Source text
This example has multiple stylesheets. That's optional, although I recommend it if you've got specialized sections of a site, in addition to a core look and feel.

Optimize your CSS

Once you've got all the styling out of your HTML, you should have one or more CSS stylesheets. (Yes, I realize that CSS stylesheets is redundant—cascading style sheet stylesheets. I have no idea how else to write it, though, so enjoy the humor.) Take each of those, and work through them bit by bit. If you have anything that looks like this:

h1 {
  color: #933;
  font: Georgia;
}

h2 {
  color: #933;
  font: Georgia;
}

—then consider condensing into something like this:

h1, h2 {
  color: #933;
  font: Georgia;
}

Not anything astounding, is it? It only looks easy, though. Consider the more realistic case, where the h1 and h2 statements are hundreds of lines apart in a massive CSS stylesheet. Then, you change one, and wonder why the fonts in another heading are wrong.

One way to get a handle on this is to alphabetize your declarations. Yes, it's a pain, but it will ensure that things like h1 and h2 end up together, and that table, td, and tr end up close to each other, as well. It's worth the trouble to bring similar elements together, and then condense the stylings.

Similarly, take declarations like this:

h1 {
  color: #933;
  font: 16px Georgia;
}

h2 {
  color: #933;
  font: 12px Georgia;
}

You should still strip out the common elements and centralize them:

h1, h2 {
  color: #933;
  font: Georgia;
}

h1 {
  font-size: 16px;
}

h2 {
  font-size: 12px;
}

Even though there are still two declarations here, you've got commonality in a single place (in this case, the h1).

Data visualization images
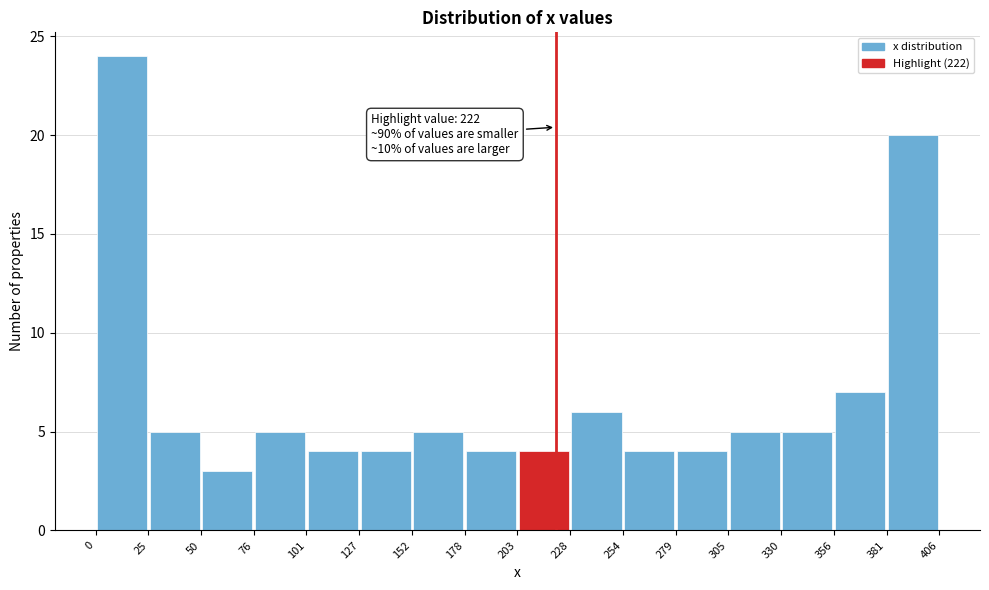

Which range on the x-axis has the tallest bar?

0 to 25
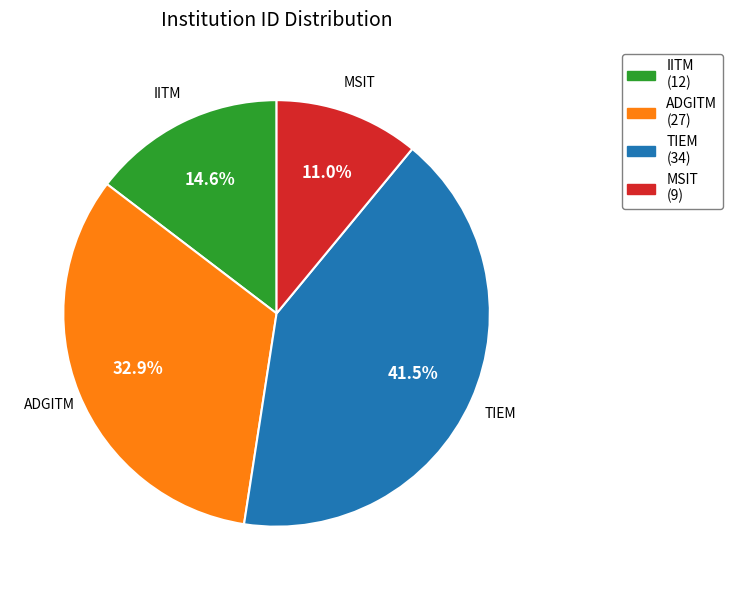

What portion of the pie excludes IITM?

85.4%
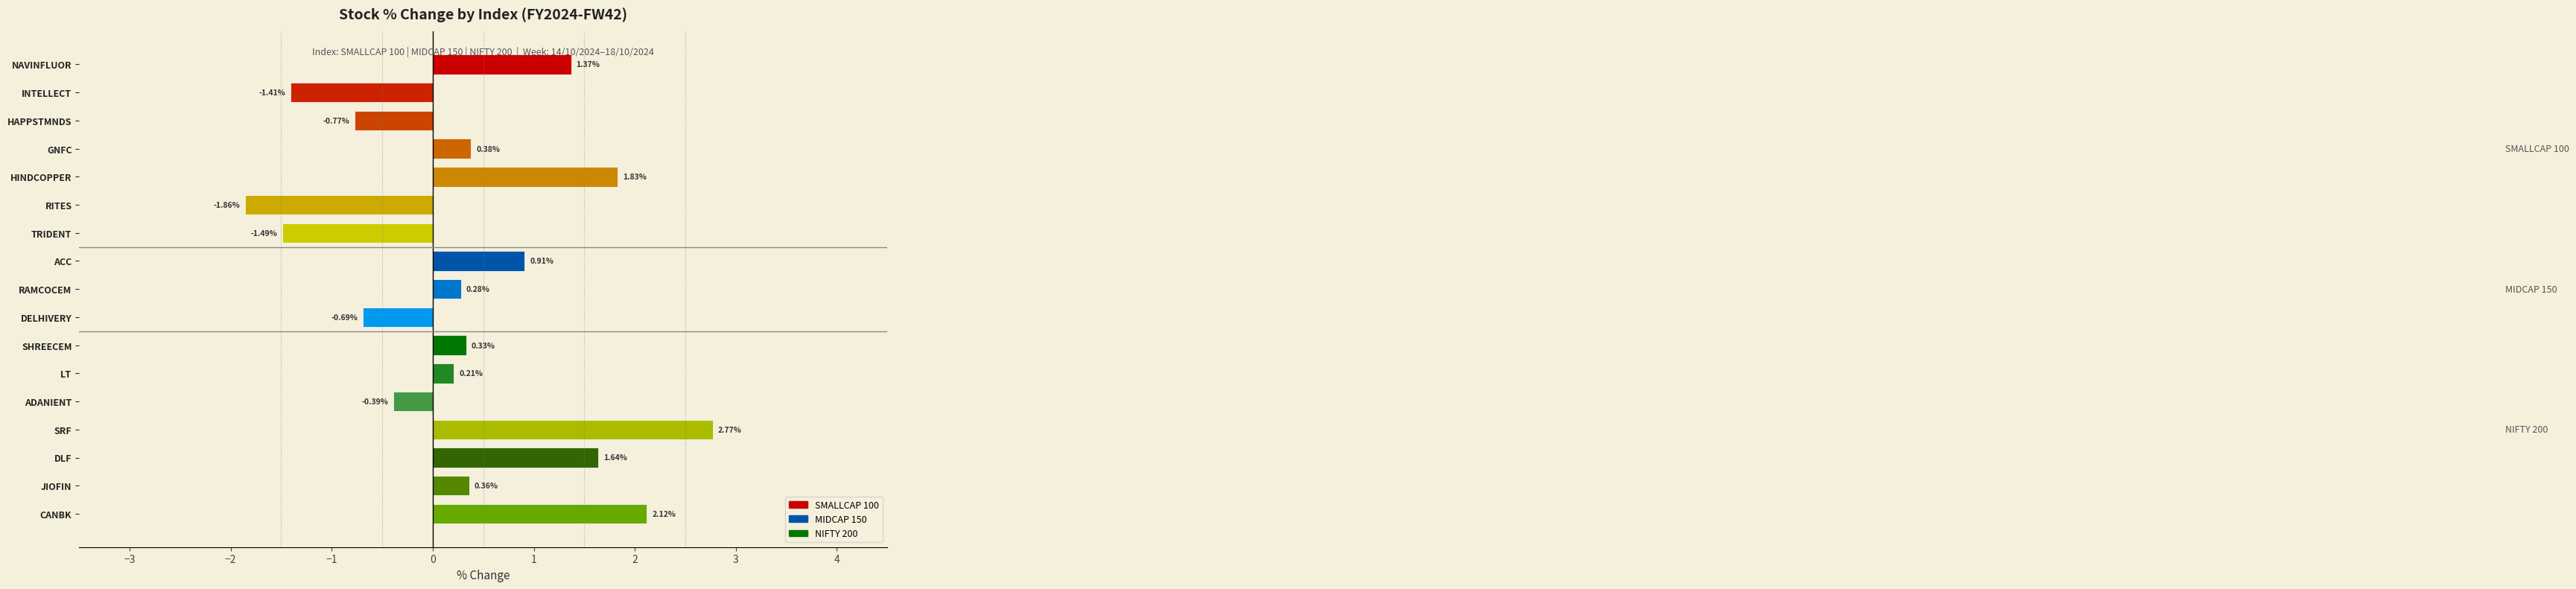

What is the label of the 6th bar from the top?

RITES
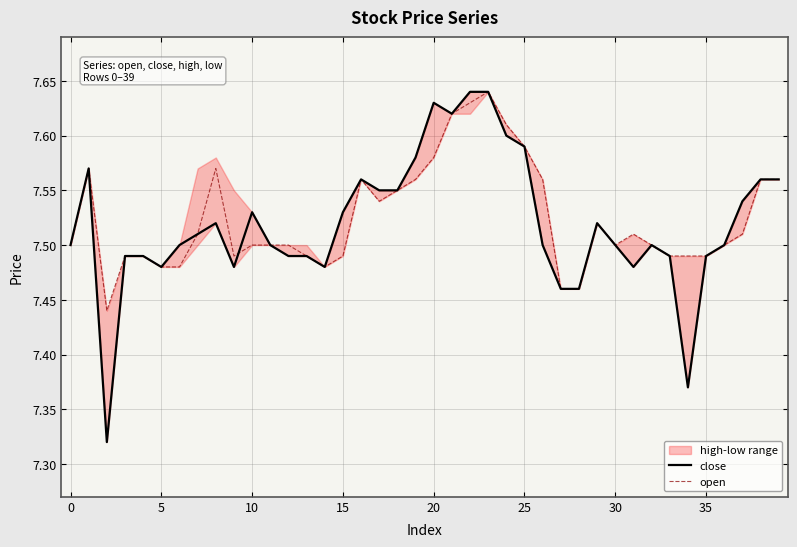

What is the total value across all series at 34?

14.9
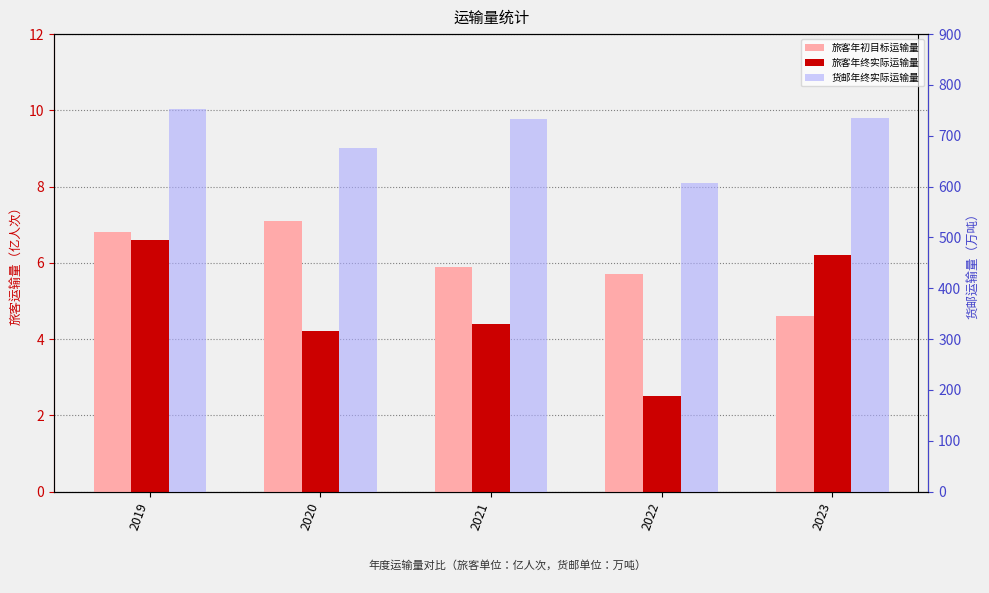

At which label does 货邮年终实际运输量 first exceed 732?

2019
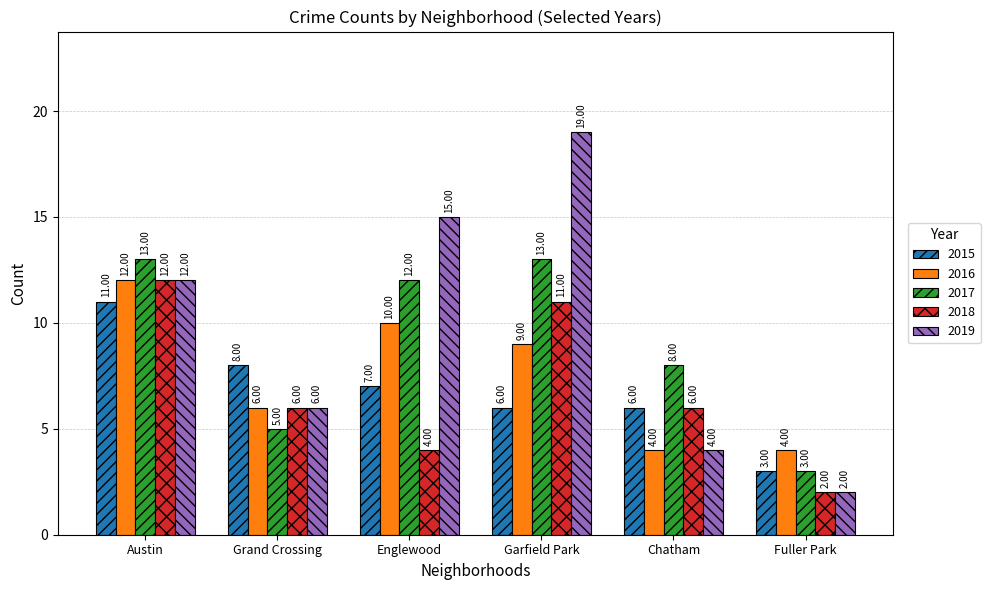

Which series has the widest spread of values?

2019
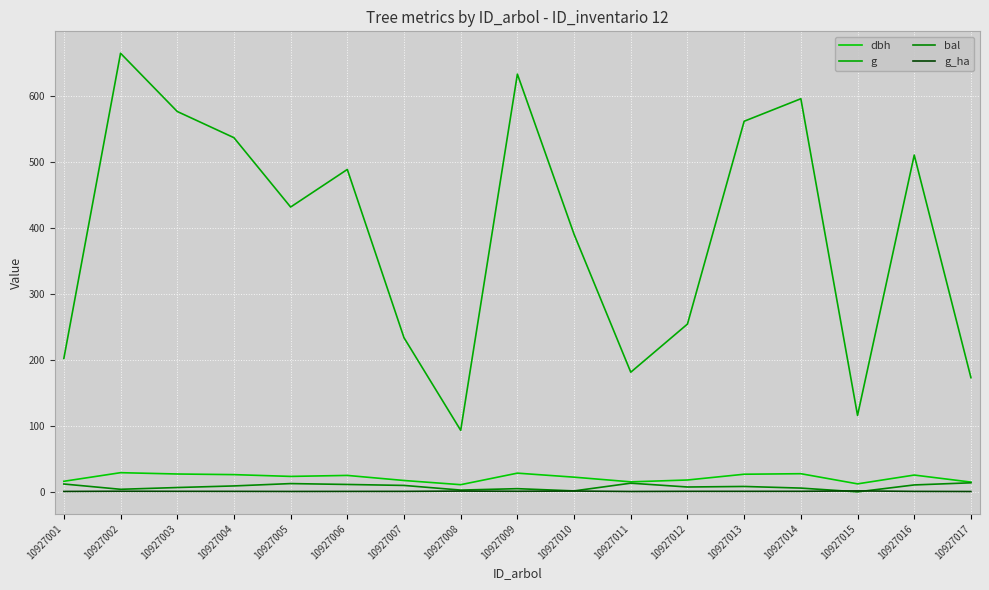

What is the difference between the maximum and second lowest values in the g_ha series?

0.9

Exercise 1
Name every HTML element that the CSS article refers to by tag name, in its prose or in its code samples.
Exercise 2
Reproduce the passage of the CSS article that opens with the words containing "Not anything astounding, is" and closes with "heading are wrong.".
Exercise 3
Resume the CSS article after its last sentence and carry its advice forward.

Response area 1
h1, h2, table, td, tr

Response area 2
Not anything astounding, is it? It only looks easy, though. Consider the more realistic case, where the h1 and h2 statements are hundreds of lines apart in a massive CSS stylesheet. Then, you change one, and wonder why the fonts in another heading are wrong.

Response area 3
Work through all of your CSS stylesheets, and ensure that you've got them tuned as much as possible. Condense your rules so you don't have lots of duplication, and bubble up any rules you can. For example, if every high-level element has a font setting of Georgia, consider moving that rule into your body section, and remove all the individual rules. Simpler is better.

Validate your CSS

Here's an optional step, but one that will really reduce your headache. Once you've got your CSS ready to go, validate it (see Figure 4) (find links to the CSS Validator in the Resources section). Like the page validator, the CSS Validator will ensure your CSS is just like it should be. No syntax errors, no typos (see Figure 5).


Figure 4. The CSS Validator
The W3C CSS Validator is a complement to their Web page validator

Figure 5. Successful validation of CSS
Valid CSS means all your rules are correct, and your syntax is perfect.

CSS validation isn't technically as important as making sure your overall page is valid. In fact, you can have a valid HTML (or XHTML) Web page with invalid CSS (go figure). Still, CSS validation will ensure you've got everything nice and clean, and your manual work will ensure you've got your CSS optimized.


Implementation: Add a Doctype

Now go validate your site again. You should see a lot of errors go away, with your CSS pulled apart from the HTML (and cleaned up and validated). Now, don't forget to document what you've done. If you don't have a doctype, you need to add one, as well as a character encoding. These will make it much easier for the next person tasked with maintenance.

Add a doctype declaration

When you get a response from the Validator, focus on the doctype (see Figure 6). This tells you at what version—according to the Validator's best guess—your Web page is targeted.


Figure 6. The Validator works to figure out your doctype
For this Web page, the document is probably XHTML 1.0 Transitional

In this case, the page is most likely XHTML 1.0 transitional. This might be different from when you ran validation earlier, but is probably the same (CSS won't usually affect an HTML versus XHTML comparison).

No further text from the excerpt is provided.